INSTRUCTIONS TO FOLLOW. Could you repeat all of the entries exactly, leaving out any pictures?

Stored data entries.

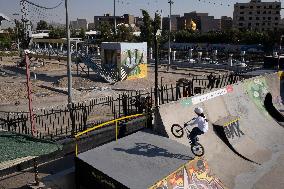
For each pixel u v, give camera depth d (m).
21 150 7.73
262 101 18.34
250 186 11.05
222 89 15.34
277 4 125.38
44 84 28.81
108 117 17.09
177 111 11.99
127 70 31.91
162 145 10.30
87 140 11.73
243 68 38.84
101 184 8.54
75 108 13.18
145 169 8.70
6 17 21.75
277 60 26.50
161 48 73.12
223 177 11.25
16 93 23.92
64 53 56.38
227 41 79.00
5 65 45.44
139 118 13.44
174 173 8.68
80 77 32.47
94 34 87.12
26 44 42.47
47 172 10.38
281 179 11.63
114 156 9.37
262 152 13.77
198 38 84.31
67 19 19.05
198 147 10.23
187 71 39.16
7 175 10.21
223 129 13.19
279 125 17.38
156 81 13.80
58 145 8.30
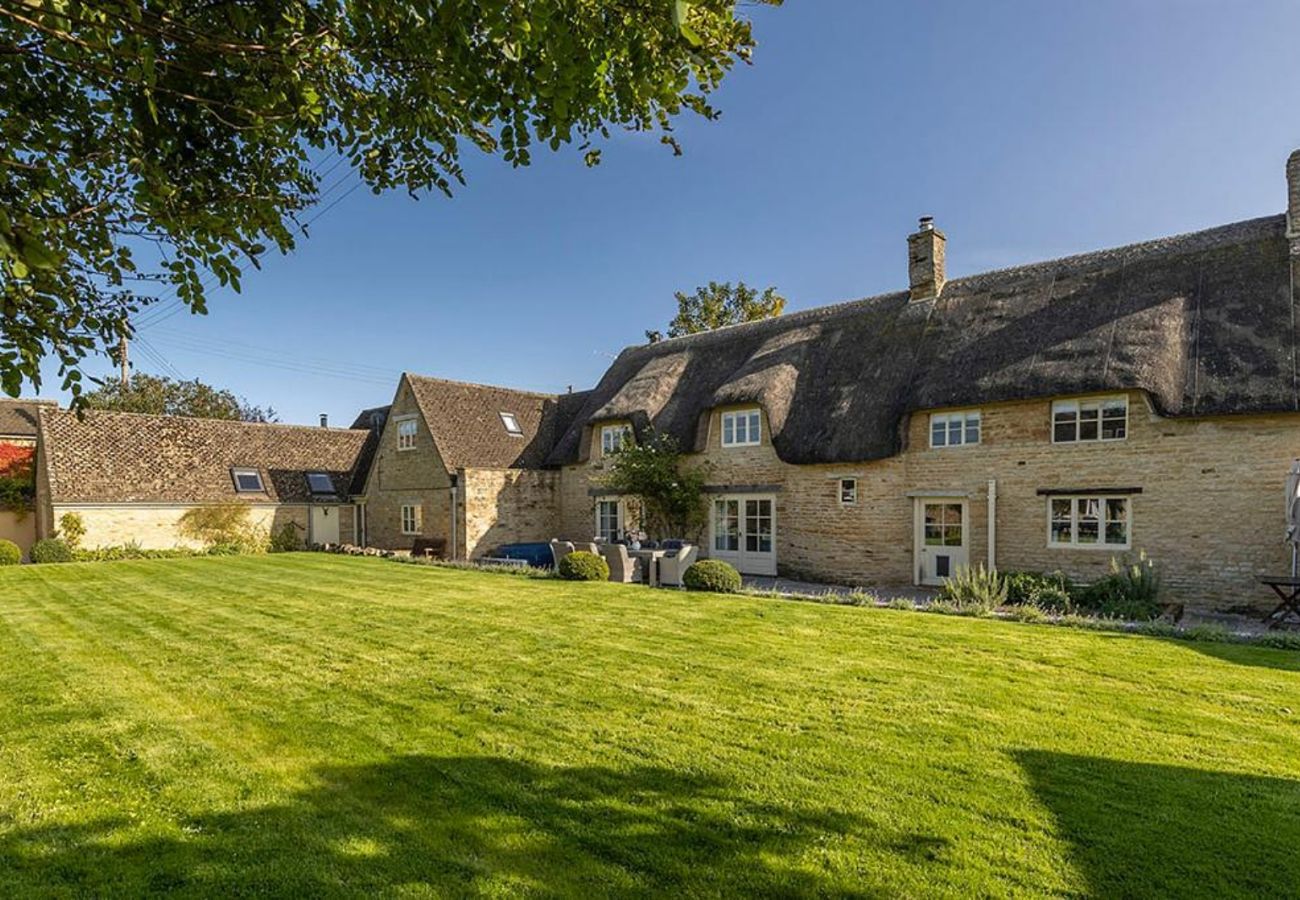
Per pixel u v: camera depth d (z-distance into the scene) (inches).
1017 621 405.1
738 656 318.7
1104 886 135.5
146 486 983.6
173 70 130.8
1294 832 155.5
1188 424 517.0
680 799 173.2
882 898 132.6
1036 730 219.5
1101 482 551.5
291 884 138.6
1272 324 500.7
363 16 127.6
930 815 163.9
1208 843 151.0
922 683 272.8
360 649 340.5
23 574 700.0
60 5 100.3
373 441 1284.4
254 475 1101.1
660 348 997.8
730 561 775.7
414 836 156.9
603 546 660.7
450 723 229.9
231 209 151.3
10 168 121.5
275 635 378.0
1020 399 569.9
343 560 858.8
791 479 719.7
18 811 169.2
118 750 208.8
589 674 289.0
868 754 200.2
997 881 137.3
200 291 153.7
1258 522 490.9
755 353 815.7
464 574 681.6
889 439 637.3
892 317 726.5
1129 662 304.2
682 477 808.3
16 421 1413.6
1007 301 650.2
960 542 622.5
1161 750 203.0
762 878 139.0
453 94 143.1
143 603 502.0
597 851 150.0
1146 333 535.8
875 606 463.2
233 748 209.9
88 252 143.8
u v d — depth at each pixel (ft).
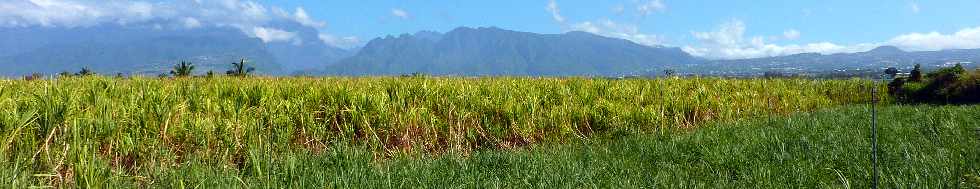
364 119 26.27
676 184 17.43
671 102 40.42
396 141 26.89
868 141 23.99
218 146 20.77
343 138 24.23
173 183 15.49
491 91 36.83
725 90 55.77
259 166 17.03
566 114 33.12
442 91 35.37
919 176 16.74
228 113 24.47
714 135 28.07
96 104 21.33
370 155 21.02
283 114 25.40
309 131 25.34
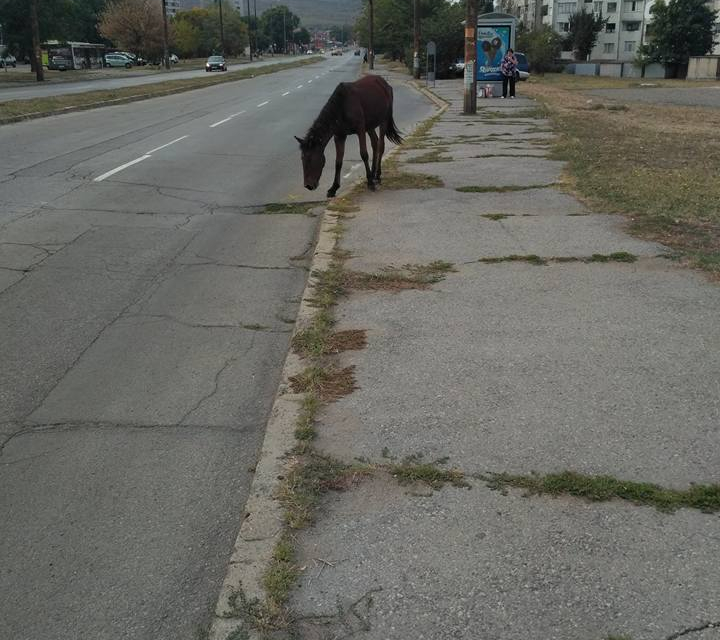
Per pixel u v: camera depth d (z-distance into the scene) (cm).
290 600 288
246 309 646
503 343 529
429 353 516
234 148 1669
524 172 1264
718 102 3162
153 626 291
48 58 8281
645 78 6431
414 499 351
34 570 323
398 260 747
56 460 409
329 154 1638
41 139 1781
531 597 288
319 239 839
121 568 324
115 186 1198
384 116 1152
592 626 272
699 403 435
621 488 353
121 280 723
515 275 686
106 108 2769
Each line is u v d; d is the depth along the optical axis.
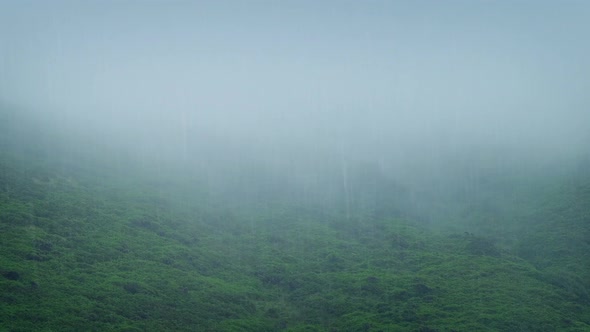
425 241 156.50
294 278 128.12
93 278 103.88
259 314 108.69
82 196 148.00
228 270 129.62
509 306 107.25
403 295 115.12
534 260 141.50
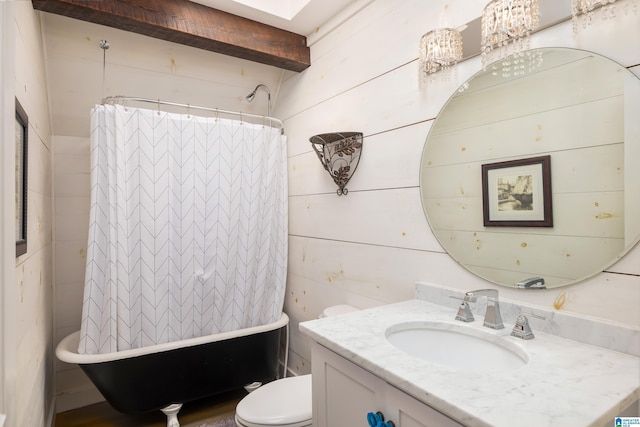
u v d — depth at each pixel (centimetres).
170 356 193
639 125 91
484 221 128
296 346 249
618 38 95
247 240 227
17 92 116
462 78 135
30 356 135
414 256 157
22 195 116
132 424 210
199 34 191
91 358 173
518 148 117
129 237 192
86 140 228
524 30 108
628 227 94
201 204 212
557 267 108
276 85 267
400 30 163
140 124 195
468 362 115
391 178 168
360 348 100
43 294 176
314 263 228
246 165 227
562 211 107
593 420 66
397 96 165
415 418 83
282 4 206
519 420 66
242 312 226
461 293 134
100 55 205
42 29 183
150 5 178
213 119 217
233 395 241
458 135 137
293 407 147
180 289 206
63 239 225
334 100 207
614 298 97
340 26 202
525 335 105
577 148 103
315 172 226
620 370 85
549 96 109
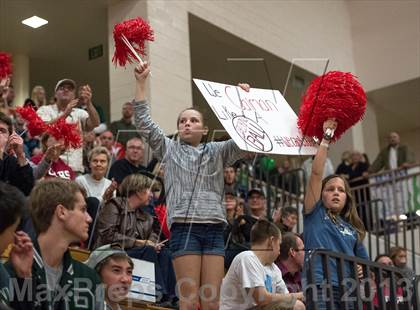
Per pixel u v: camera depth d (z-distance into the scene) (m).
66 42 14.65
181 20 13.57
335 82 5.98
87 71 15.80
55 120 8.32
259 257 6.20
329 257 5.52
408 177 15.27
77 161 9.70
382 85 18.50
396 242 13.62
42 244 4.46
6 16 13.55
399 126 21.38
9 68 7.90
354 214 6.22
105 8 13.52
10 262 4.20
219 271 5.71
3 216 3.89
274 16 16.27
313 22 17.50
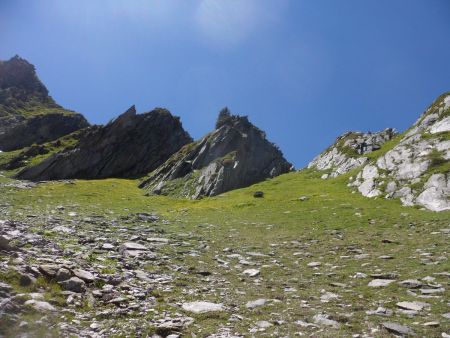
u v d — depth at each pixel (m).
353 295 19.39
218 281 22.28
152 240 33.81
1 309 13.37
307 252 32.06
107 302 16.53
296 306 17.50
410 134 80.75
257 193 74.44
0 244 19.53
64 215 45.44
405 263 26.02
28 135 191.38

RESULT OF THE TASK.
For each pixel u v, give camera depth d (m).
21 150 7.73
262 101 18.34
250 186 11.05
222 89 15.34
277 4 125.38
44 84 28.81
108 117 17.09
177 111 11.99
127 70 31.91
162 145 10.30
87 140 11.73
243 68 38.84
101 184 8.54
75 108 13.18
145 169 8.70
6 17 21.75
277 60 26.50
161 48 73.12
223 177 11.25
16 93 23.92
64 53 56.38
227 41 79.00
5 65 45.44
139 118 13.44
174 173 8.68
80 77 32.47
94 34 87.12
26 44 42.47
47 172 10.38
281 179 11.63
114 156 9.37
262 152 13.77
198 38 84.31
67 19 19.05
198 147 10.23
187 71 39.16
7 175 10.21
223 129 13.19
279 125 17.38
156 81 13.80
58 145 8.30
Per pixel u v: camera depth d (z-distance into the scene) (inches).
1017 621 405.1
738 656 318.7
1104 886 135.5
146 486 983.6
173 70 130.8
1294 832 155.5
1188 424 517.0
680 799 173.2
882 898 132.6
1036 730 219.5
1101 482 551.5
291 884 138.6
1272 324 500.7
363 16 127.6
930 815 163.9
1208 843 151.0
922 683 272.8
360 649 340.5
23 574 700.0
60 5 100.3
373 441 1284.4
254 475 1101.1
660 348 997.8
730 561 775.7
414 836 156.9
603 546 660.7
450 723 229.9
231 209 151.3
10 168 121.5
275 635 378.0
1020 399 569.9
343 560 858.8
791 479 719.7
18 811 169.2
118 750 208.8
589 674 289.0
868 754 200.2
997 881 137.3
200 291 153.7
1258 522 490.9
755 353 815.7
464 574 681.6
889 439 637.3
892 317 726.5
1129 662 304.2
682 477 808.3
16 421 1413.6
1007 301 650.2
960 542 622.5
1161 750 203.0
762 878 139.0
453 94 143.1
143 603 502.0
597 851 150.0
1146 333 535.8
875 606 463.2
233 748 209.9
88 252 143.8
u v d — depth at each pixel (ft).
364 119 26.27
676 184 17.43
671 102 40.42
396 141 26.89
868 141 23.99
218 146 20.77
343 138 24.23
173 183 15.49
491 91 36.83
725 90 55.77
259 166 17.03
566 114 33.12
442 91 35.37
919 176 16.74
228 113 24.47
714 135 28.07
96 104 21.33
370 155 21.02
283 114 25.40
309 131 25.34
Per pixel u v: camera depth d (z-distance into the scene) (cm).
290 600 288
246 309 646
503 343 529
429 353 516
234 148 1669
524 172 1264
718 102 3162
153 626 291
48 58 8281
645 78 6431
414 499 351
34 570 323
398 260 747
56 460 409
329 154 1638
41 139 1781
531 597 288
319 239 839
121 568 324
115 186 1198
384 116 1152
592 626 272
699 403 435
621 488 353
121 280 723
515 275 686
106 108 2769
Each line is u v d; d is the depth along the optical axis.
425 241 156.50
294 278 128.12
93 278 103.88
259 314 108.69
82 196 148.00
228 270 129.62
509 306 107.25
403 295 115.12
534 260 141.50
u v d — depth at each pixel (centimetres).
170 356 193
639 125 91
484 221 128
296 346 249
618 38 95
247 240 227
17 92 116
462 78 135
30 356 135
414 256 157
22 195 116
132 424 210
199 34 191
91 358 173
518 148 117
129 237 192
86 140 228
524 30 108
628 227 94
201 204 212
557 267 108
276 85 267
400 30 163
140 124 195
468 362 115
391 178 168
360 348 100
43 294 176
314 263 228
246 165 227
562 211 107
593 420 66
397 96 165
415 418 83
282 4 206
519 420 66
242 312 226
461 293 134
100 55 205
42 29 183
150 5 178
213 119 217
233 395 241
458 135 137
293 407 147
180 289 206
63 239 225
334 100 207
614 298 97
340 26 202
525 335 105
577 148 103
315 172 226
620 370 85
549 96 109
Per pixel u v: camera depth d (z-distance into the scene) (m).
66 42 14.65
181 20 13.57
335 82 5.98
87 71 15.80
55 120 8.32
259 257 6.20
329 257 5.52
408 177 15.27
77 161 9.70
382 85 18.50
396 242 13.62
42 244 4.46
6 16 13.55
399 126 21.38
9 68 7.90
354 214 6.22
105 8 13.52
10 262 4.20
219 271 5.71
3 216 3.89
274 16 16.27
313 22 17.50
u v d — depth at each pixel (m).
353 295 19.39
218 281 22.28
152 240 33.81
1 309 13.37
307 252 32.06
107 302 16.53
296 306 17.50
410 134 80.75
257 193 74.44
0 244 19.53
64 215 45.44
405 263 26.02
28 135 191.38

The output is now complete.